Page last updated at 16:17 GMT, Thursday, 18 March 2010

Legal guarantee to be given for treatment waiting times

Surgeons operating - generic
Patients will have a legally guaranteed waiting time for an operation

Patients will be legally guaranteed hospital treatment within 12 weeks under new legislation which has been unveiled by the Scottish government.

The Patient Rights (Scotland) Bill will also introduce a legal right to complain about treatment.

Health Secretary Nicola Sturgeon said the bill aimed to improve patients' experience of using health services.

But nursing leaders warned additional bureaucracy could risk impacting on the quality of patient care.

The maximum waiting time of 12 weeks will begin when a patient is put on a waiting list and will apply to both day case and in-patient procedures.

If a hospital fails to comply, it will have to ensure treatment is given at the "next available opportunity" and provide an explanation to the patient for the delay.

It is difficult to see how this legislation will make any real difference to patients
Jackie Baillie
Labour health spokeswoman

Health boards will have a duty to direct patients who are unsatisfied with their treatment to the new Patient Advice and Support Service.

It will be staffed by patient rights officers, who will provide advice on how to lodge a complaint.

But Theresa Fyffe, director of the Royal College of Nursing Scotland, warned the new system could "skew" NHS resources towards delivering targets, to the detriment of quality patient care.

She said: "The principles of respect, dignity and equality are fundamental to nursing care but they simply cannot be legislated for."

Jackie Baillie, health spokeswoman for Labour, called on Ms Sturgeon to explain what would happen if hospitals failed to meet the waiting times guarantee.

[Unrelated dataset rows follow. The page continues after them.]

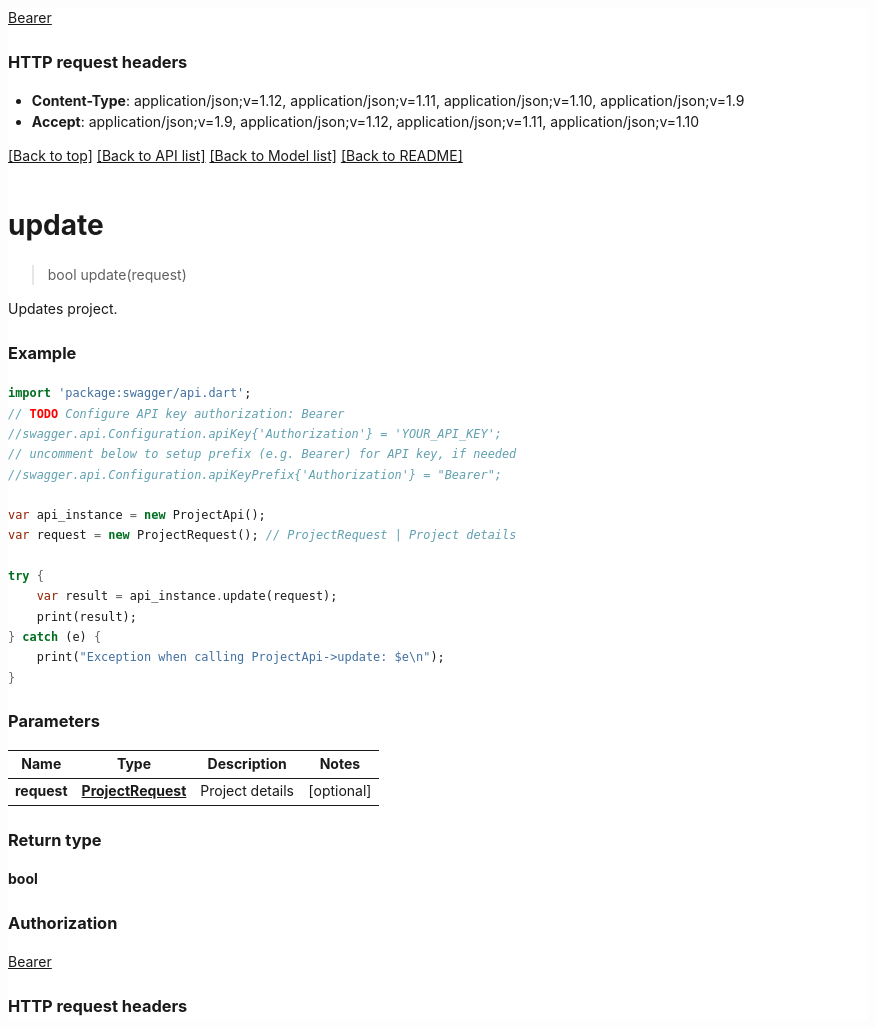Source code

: [Bearer](../README.md#Bearer)

### HTTP request headers

 - **Content-Type**: application/json;v=1.12, application/json;v=1.11, application/json;v=1.10, application/json;v=1.9
 - **Accept**: application/json;v=1.9, application/json;v=1.12, application/json;v=1.11, application/json;v=1.10

[[Back to top]](#) [[Back to API list]](../README.md#documentation-for-api-endpoints) [[Back to Model list]](../README.md#documentation-for-models) [[Back to README]](../README.md)

# **update**
> bool update(request)

Updates project.

### Example 
```dart
import 'package:swagger/api.dart';
// TODO Configure API key authorization: Bearer
//swagger.api.Configuration.apiKey{'Authorization'} = 'YOUR_API_KEY';
// uncomment below to setup prefix (e.g. Bearer) for API key, if needed
//swagger.api.Configuration.apiKeyPrefix{'Authorization'} = "Bearer";

var api_instance = new ProjectApi();
var request = new ProjectRequest(); // ProjectRequest | Project details

try { 
    var result = api_instance.update(request);
    print(result);
} catch (e) {
    print("Exception when calling ProjectApi->update: $e\n");
}
```

### Parameters

Name | Type | Description  | Notes
------------- | ------------- | ------------- | -------------
 **request** | [**ProjectRequest**](ProjectRequest.md)| Project details | [optional] 

### Return type

**bool**

### Authorization

[Bearer](../README.md#Bearer)

### HTTP request headers
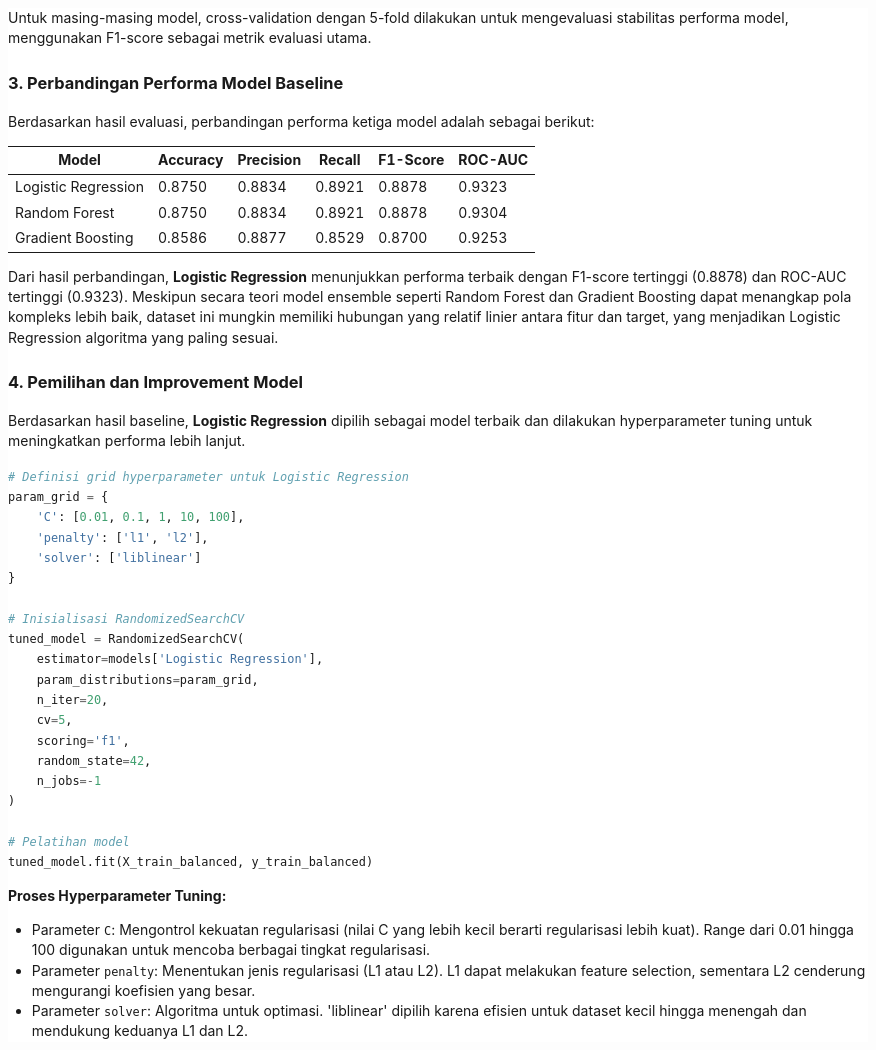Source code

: Untuk masing-masing model, cross-validation dengan 5-fold dilakukan untuk mengevaluasi stabilitas performa model, menggunakan F1-score sebagai metrik evaluasi utama.

### 3. Perbandingan Performa Model Baseline

Berdasarkan hasil evaluasi, perbandingan performa ketiga model adalah sebagai berikut:

| Model                 | Accuracy | Precision | Recall | F1-Score | ROC-AUC |
|-----------------------|----------|-----------|--------|----------|---------|
| Logistic Regression   | 0.8750   | 0.8834    | 0.8921 | 0.8878   | 0.9323  |
| Random Forest         | 0.8750   | 0.8834    | 0.8921 | 0.8878   | 0.9304  |
| Gradient Boosting     | 0.8586   | 0.8877    | 0.8529 | 0.8700   | 0.9253  |

Dari hasil perbandingan, **Logistic Regression** menunjukkan performa terbaik dengan F1-score tertinggi (0.8878) dan ROC-AUC tertinggi (0.9323). Meskipun secara teori model ensemble seperti Random Forest dan Gradient Boosting dapat menangkap pola kompleks lebih baik, dataset ini mungkin memiliki hubungan yang relatif linier antara fitur dan target, yang menjadikan Logistic Regression algoritma yang paling sesuai.

### 4. Pemilihan dan Improvement Model

Berdasarkan hasil baseline, **Logistic Regression** dipilih sebagai model terbaik dan dilakukan hyperparameter tuning untuk meningkatkan performa lebih lanjut.

```python
# Definisi grid hyperparameter untuk Logistic Regression
param_grid = {
    'C': [0.01, 0.1, 1, 10, 100],
    'penalty': ['l1', 'l2'],
    'solver': ['liblinear']
}

# Inisialisasi RandomizedSearchCV
tuned_model = RandomizedSearchCV(
    estimator=models['Logistic Regression'],
    param_distributions=param_grid,
    n_iter=20,
    cv=5,
    scoring='f1',
    random_state=42,
    n_jobs=-1
)

# Pelatihan model
tuned_model.fit(X_train_balanced, y_train_balanced)
```

**Proses Hyperparameter Tuning:**
- Parameter `C`: Mengontrol kekuatan regularisasi (nilai C yang lebih kecil berarti regularisasi lebih kuat). Range dari 0.01 hingga 100 digunakan untuk mencoba berbagai tingkat regularisasi.
- Parameter `penalty`: Menentukan jenis regularisasi (L1 atau L2). L1 dapat melakukan feature selection, sementara L2 cenderung mengurangi koefisien yang besar.
- Parameter `solver`: Algoritma untuk optimasi. 'liblinear' dipilih karena efisien untuk dataset kecil hingga menengah dan mendukung keduanya L1 dan L2.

She said: "It is difficult to see how this legislation will make any real difference to patients and it is a distraction from the NHS's most important task, which is treating patients quickly in a clean and safe environment."

Access to advice

Conservative public health spokesman Jackson Carlaw said the government's focus should be on patient outcomes rather than "centrally set" targets.

"Lawyers, rather than patients, look set to be the main beneficiaries of this bill," he added.

Liberal Democrat health spokesman Ross Finnie said it would be fairer to have patients' rights enshrined in the standards of care provided by the NHS and subject to audit on a regular basis.

However, Ms Sturgeon said the proposed legislation would ensure patients recognised their rights and had access to independent support and advice.

She said: "Putting patients' rights into law will send out a strong signal to patients, healthcare workers and NHS Scotland that patients should be at the heart of everything the health service does."